WORK ORDER:
Of all the lines in the material, count those containing the string "Rumah" and write only the resulting number.

***

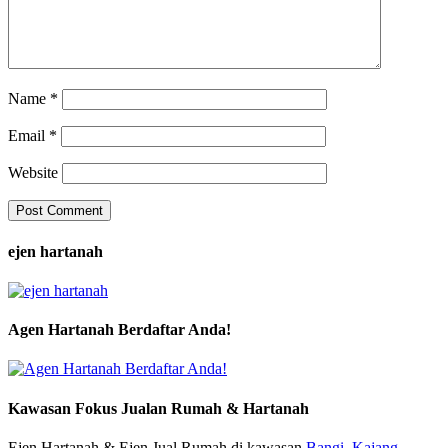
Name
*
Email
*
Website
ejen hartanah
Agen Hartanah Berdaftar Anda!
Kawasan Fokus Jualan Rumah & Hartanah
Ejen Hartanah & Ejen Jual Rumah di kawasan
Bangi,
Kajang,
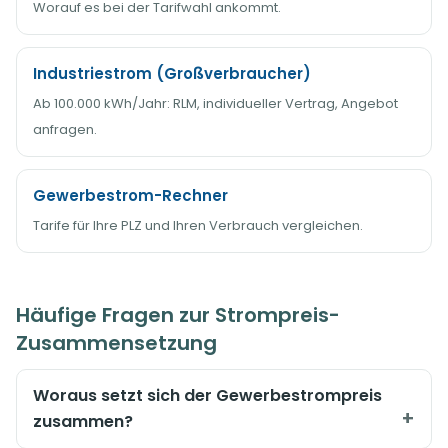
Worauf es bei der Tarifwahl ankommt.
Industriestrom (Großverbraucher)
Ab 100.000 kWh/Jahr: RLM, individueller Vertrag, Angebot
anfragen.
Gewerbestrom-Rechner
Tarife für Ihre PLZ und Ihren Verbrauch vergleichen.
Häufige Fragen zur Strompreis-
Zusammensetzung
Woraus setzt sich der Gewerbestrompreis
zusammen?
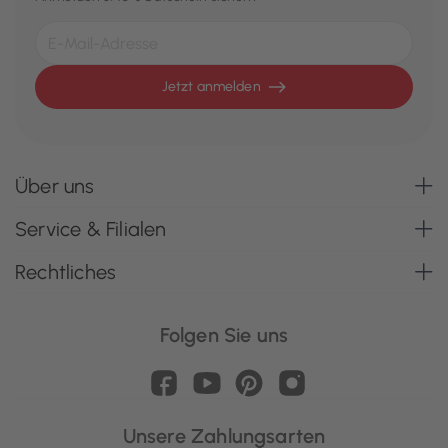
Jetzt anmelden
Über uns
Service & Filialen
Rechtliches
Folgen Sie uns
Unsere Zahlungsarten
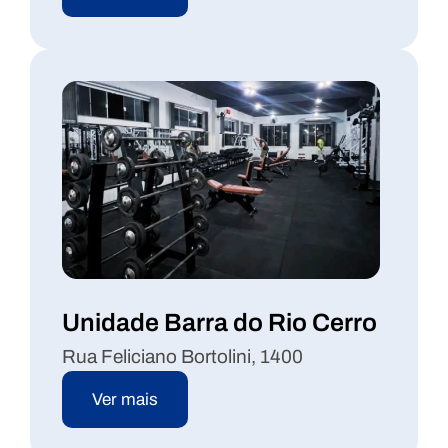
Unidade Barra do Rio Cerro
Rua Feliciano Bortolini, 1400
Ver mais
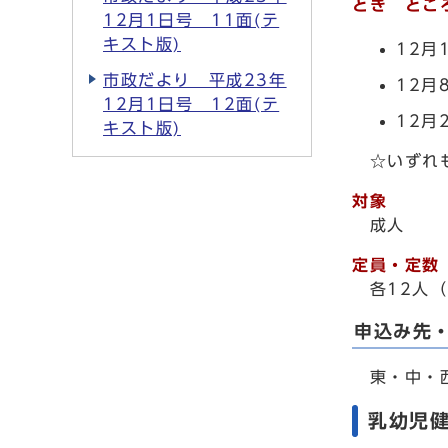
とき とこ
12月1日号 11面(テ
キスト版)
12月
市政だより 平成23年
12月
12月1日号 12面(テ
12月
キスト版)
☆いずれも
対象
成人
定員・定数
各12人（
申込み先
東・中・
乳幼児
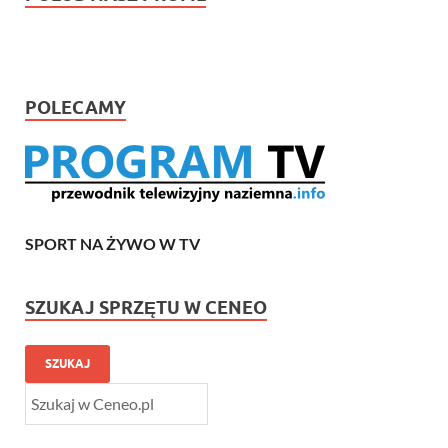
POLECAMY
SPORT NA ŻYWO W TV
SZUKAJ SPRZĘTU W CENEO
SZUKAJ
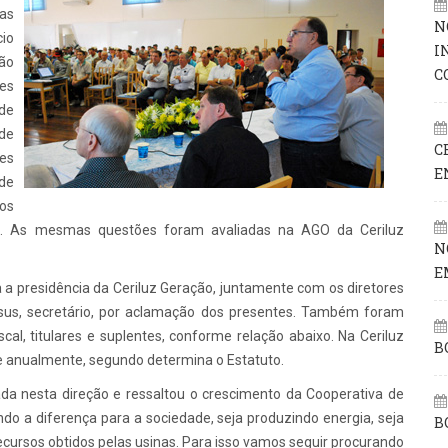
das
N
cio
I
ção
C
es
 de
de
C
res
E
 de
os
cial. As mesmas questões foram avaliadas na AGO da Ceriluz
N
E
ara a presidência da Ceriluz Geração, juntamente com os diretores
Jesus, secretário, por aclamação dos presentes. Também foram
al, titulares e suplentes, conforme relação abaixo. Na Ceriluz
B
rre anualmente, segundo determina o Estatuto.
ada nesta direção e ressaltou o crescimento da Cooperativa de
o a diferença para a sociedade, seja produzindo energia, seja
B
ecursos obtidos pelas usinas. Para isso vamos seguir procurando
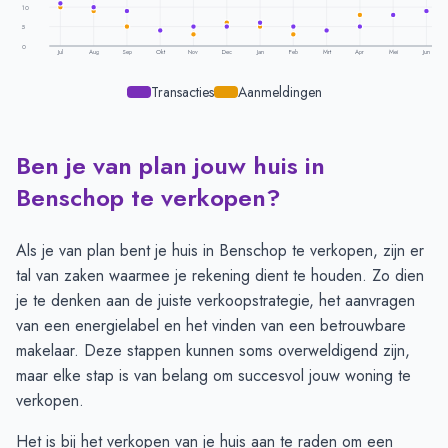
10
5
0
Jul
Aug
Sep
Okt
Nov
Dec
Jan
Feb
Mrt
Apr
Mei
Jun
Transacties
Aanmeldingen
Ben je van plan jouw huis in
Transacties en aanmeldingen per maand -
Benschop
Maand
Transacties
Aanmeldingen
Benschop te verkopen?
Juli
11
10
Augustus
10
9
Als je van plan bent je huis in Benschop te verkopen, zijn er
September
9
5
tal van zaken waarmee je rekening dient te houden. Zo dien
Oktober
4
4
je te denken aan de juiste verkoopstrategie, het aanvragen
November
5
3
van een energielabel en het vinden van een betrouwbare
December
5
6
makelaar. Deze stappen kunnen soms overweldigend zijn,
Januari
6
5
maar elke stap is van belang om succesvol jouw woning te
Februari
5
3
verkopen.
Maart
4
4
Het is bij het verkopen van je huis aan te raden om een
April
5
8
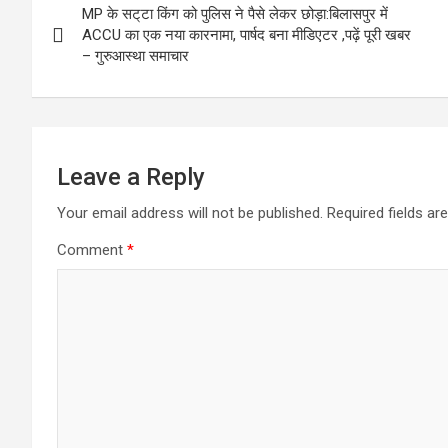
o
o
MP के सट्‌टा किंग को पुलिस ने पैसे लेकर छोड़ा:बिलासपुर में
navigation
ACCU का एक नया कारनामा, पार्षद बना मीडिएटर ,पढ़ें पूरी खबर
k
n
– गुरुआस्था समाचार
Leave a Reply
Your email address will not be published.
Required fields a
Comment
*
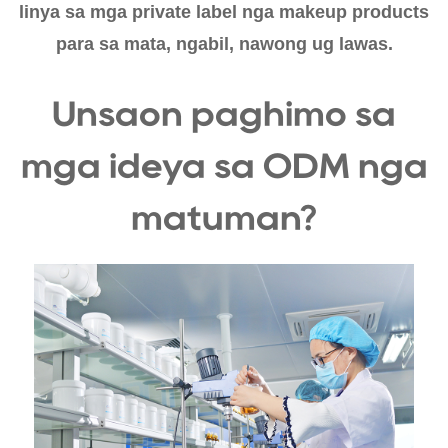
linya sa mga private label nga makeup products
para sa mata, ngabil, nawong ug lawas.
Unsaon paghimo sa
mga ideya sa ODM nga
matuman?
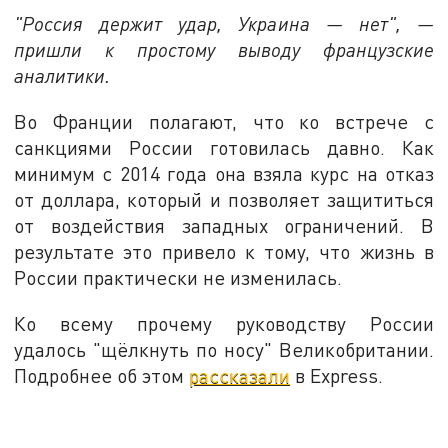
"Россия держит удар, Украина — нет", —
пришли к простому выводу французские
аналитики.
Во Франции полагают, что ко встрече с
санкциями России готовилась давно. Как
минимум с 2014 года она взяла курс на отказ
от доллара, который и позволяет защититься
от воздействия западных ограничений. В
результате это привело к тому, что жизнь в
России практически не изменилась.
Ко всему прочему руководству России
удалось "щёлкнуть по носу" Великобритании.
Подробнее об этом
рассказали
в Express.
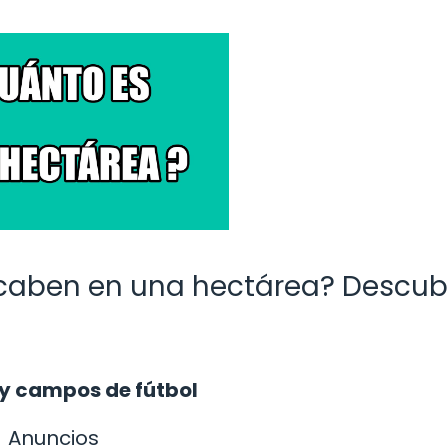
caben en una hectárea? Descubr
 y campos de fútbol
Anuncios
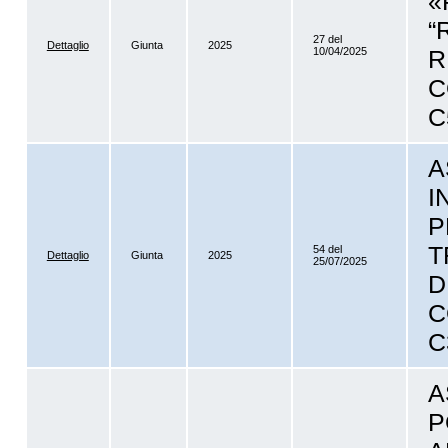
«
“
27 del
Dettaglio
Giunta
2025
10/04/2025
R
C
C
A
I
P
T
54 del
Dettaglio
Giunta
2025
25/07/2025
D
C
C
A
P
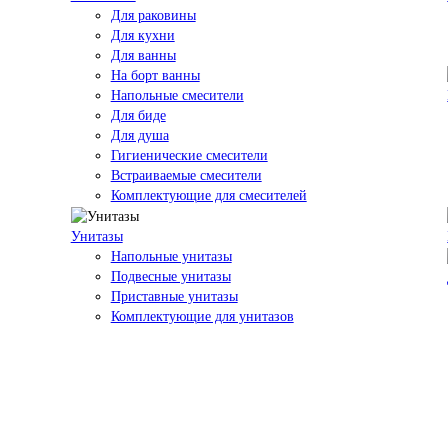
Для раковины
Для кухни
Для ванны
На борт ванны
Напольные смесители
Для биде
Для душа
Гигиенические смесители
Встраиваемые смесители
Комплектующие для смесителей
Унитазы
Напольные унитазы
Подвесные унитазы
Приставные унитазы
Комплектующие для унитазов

***

RESULT FOR THIS EXERCISE:
2